# Going From Uber Driver to Insurance Agent



## NashuaUberGuy (Jul 9, 2017)

Last year I tried doing Uber full time and realized that it just isn't a realistic full-time job in New Hampshire (or most places for that reason.) 

So, tried some other things, and about two months ago, I became an insurance agent.*

I'm still learning the ins and outs of selling insurance, but I keep on thinking back to my experiences with how tough it was t0 work insurance into ridesharing and I wonder if that fact could create a market for newly licensed insurance folks such as myself. 

Right now, I'm licensed just in New Hampshire, but I've been approved for Massachusetts as well, I'll be beginning sales efforts there in a few weeks.

I honestly have no idea how I'd market to other rideshare drivers, or if that even is worth doing. 





* - Technically a licensed sales producer.


----------



## Dammit Mazzacane (Dec 31, 2015)

You could still gig it if you want


----------



## steveK2016 (Jul 31, 2016)

Take uber everywhere you go and get all of them properly iinsured, guaranteed 90% of the drivers you recieve will be inadequately insured.

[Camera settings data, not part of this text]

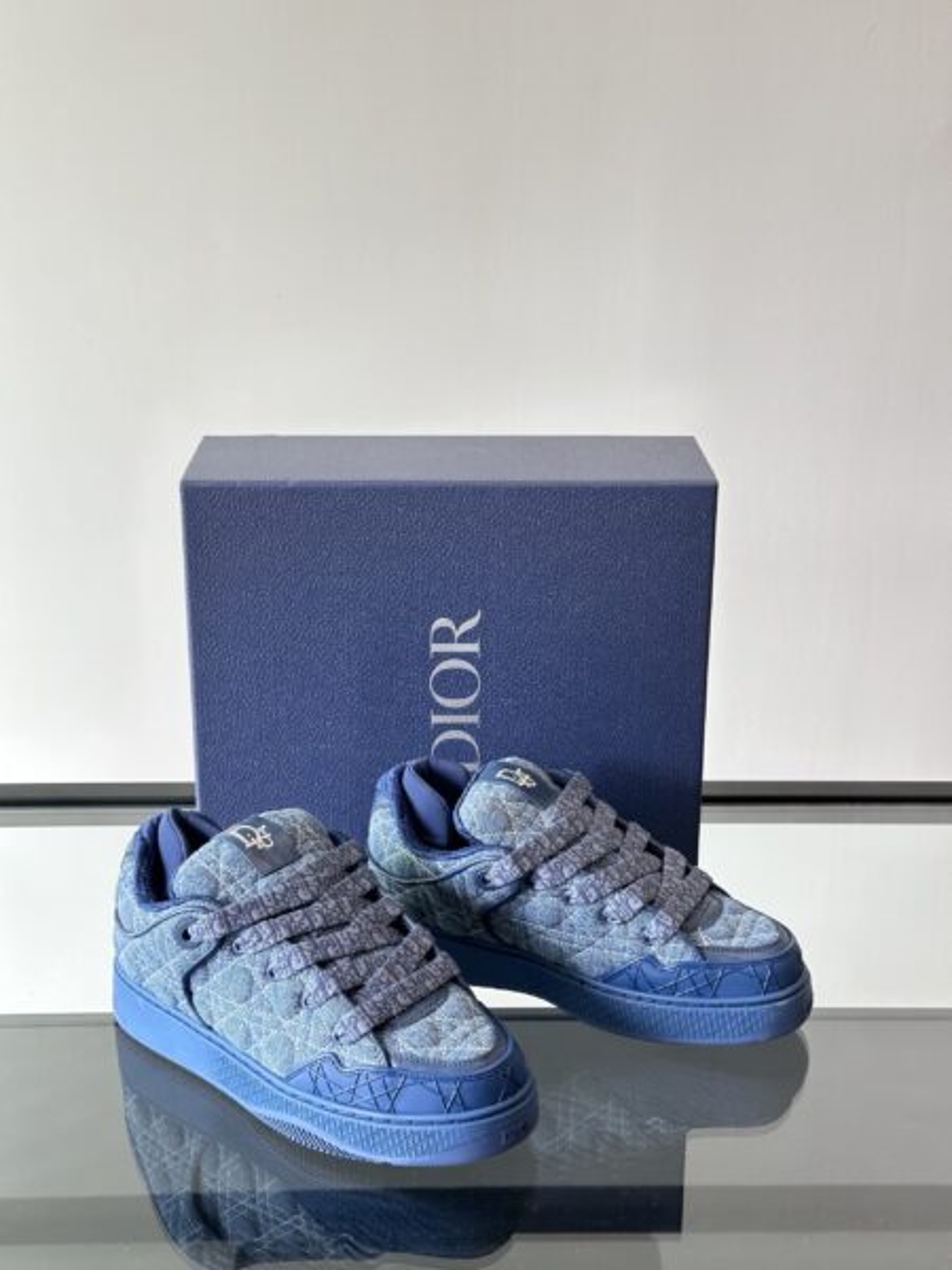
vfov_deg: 39.7
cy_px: 635
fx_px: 1760
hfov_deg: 30.3
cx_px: 476
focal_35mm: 48
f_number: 1.78
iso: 80
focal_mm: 6.86
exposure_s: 1/121
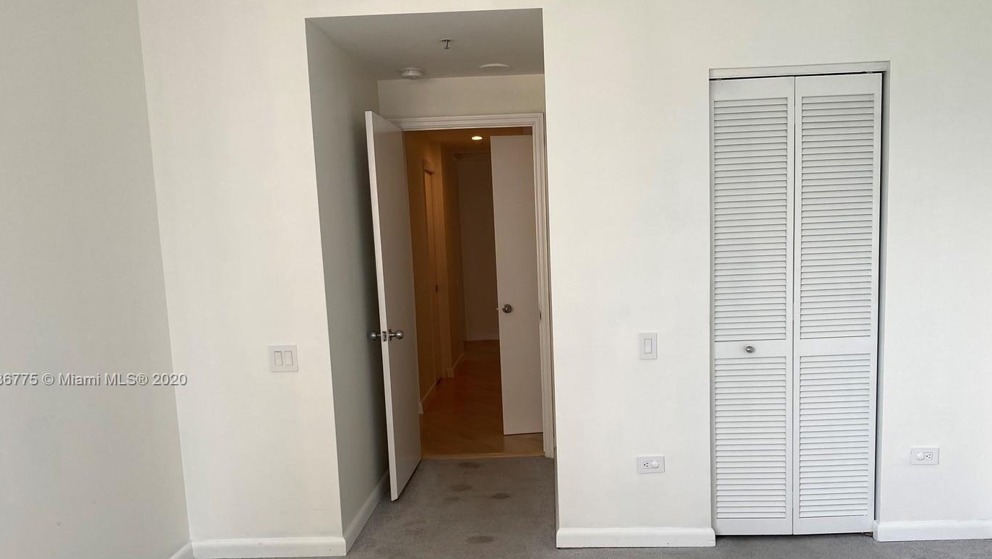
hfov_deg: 59.4
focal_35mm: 33
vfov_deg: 35.3
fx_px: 868
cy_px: 380
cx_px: 533
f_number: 1.8
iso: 50
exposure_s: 1/120
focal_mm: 4.25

Minimum trips, long enough for a solid sales pitch. $1 tip so they remember you positively. Easy picking.


----------



## BigJohn (Jan 27, 2016)

NashuaUberGuy said:


> So, tried some other things, and about two months ago, I became an insurance agent.*
> * - Technically a licensed sales producer.


You have crossed over to the dark side. A sales person is bad enough. An insurance sales person...


----------